I ordered ojol and when I arrived there I decided to use the emergency stairs karena liftnya penuh dan lama. Dan ternyata poli giginya ada di lantai 5 huhuuu. Capek? Iya tentu. Cuma yang aku fikirkan adalah it’s ok. Jalan kaki, naik tangga sekalian olahraga buang keringat. Enough. Dan pas aku sampai di lantai 5 karena ini pertama kalinya buat aku berobat ke rumah sakit ini mau gak mau aku tanya-tanya dulu dong ke petugasnya. Kata petugasnya aku harus nunggu jam 2 buat bisa ambil nomor antreannya. Aku mengiyakan cuma aku penasaran dan mengunjungi mesin nomor antrean, sambil mijit-mijit layarnya yang touchscreen tapi tetep aja belum bisa keluar karena emang belum waktunya. Masih tersisa 45 menit dan aku memilih untuk berjalan menuju jendela besar sambil melihat pemandangan dari lantai 5. Masya Allah! It’s amazing! Langit yang mulai mendung dan jalanan yang masih ramai dilalui kendaraan.

30 menit lagi dan aku balik lagi ke mesin pengambilan nomor antrean. Dipijit berkali-kali tetep aja belum bisa keluar nomor antreannya kemudian aku memilih untuk duduk di kursi tunggu sambil bertanya kepada pengunjung lain dan cowok bertopi yang duduk di depan aku langsung menjawab pertanyaanku.

“Kalau ke gigi nanti jam 2. Nanti kalau tombol giginya udah kuning baru bisa ambil nomor antrean.” Ucapnya dan aku hanya manggut-manggut.

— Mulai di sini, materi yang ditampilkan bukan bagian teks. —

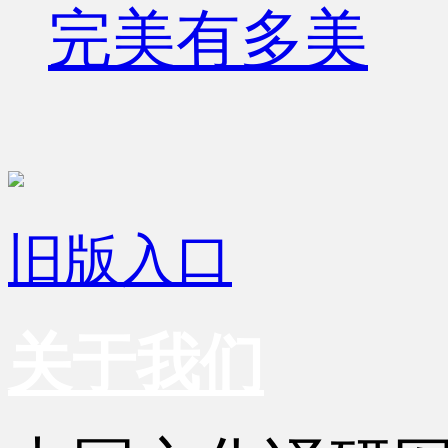
完美有多美
旧版入口
关于我们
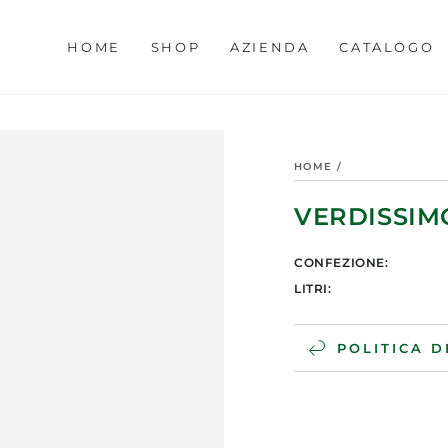
HOME
SHOP
AZIENDA
CATALOGO
HOME
/
VERDISSIM
CONFEZIONE:
LITRI:
POLITICA D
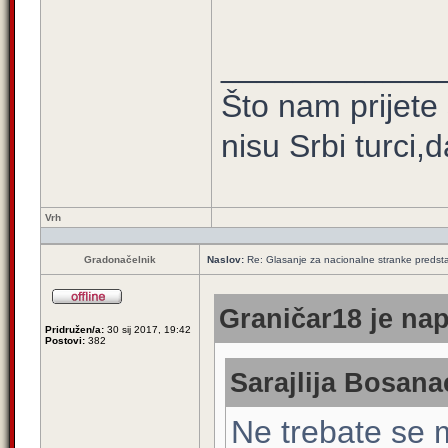
____________
Što nam prijete
nisu Srbi turci,
Vrh
Gradonačelnik
Naslov:
Re: Glasanje za nacionalne stranke predsta
Graničar18 je nap
Pridružen/a:
30 sij 2017, 19:42
Postovi:
382
Sarajlija Bosana
Ne trebate se m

10 menit lagi menuju jam 2, cowok bertopi itu udah siap siaga nunggu di depan mesin pengambil nomor antrean sedangkan aku masih santai duduk di kursi. 8 menit yang tersisa dia mengangguk kepadaku, isyarat agar aku ikut mengantre di belakangnya. Kemudian aku pun ikut mengantre di belakangnya yang kini sudah dahulu terhalang oleh satu orang. Saat jam 2 teng petugas sudah mulai memanggil nomor antrean 1 dan cowok bertopi itu langsung mengambil nomor antreannya disusul orang yang dihadapanku dan tanpa aba-aba ternyata orang lain sudah ikut mengerubungi mesin pengambil nomor antrean di pinggirnya. Aku yang masih melongo melihat orang rebutan ambil nomor ternyata malah ke serobot sama Ibu-ibu yang  bilang dia butuh dua nomor. Begitu ditekan lagi tombolnya si nomor sudah tidak keluar lagi dan si Ibu udah megang nomor antrean 10.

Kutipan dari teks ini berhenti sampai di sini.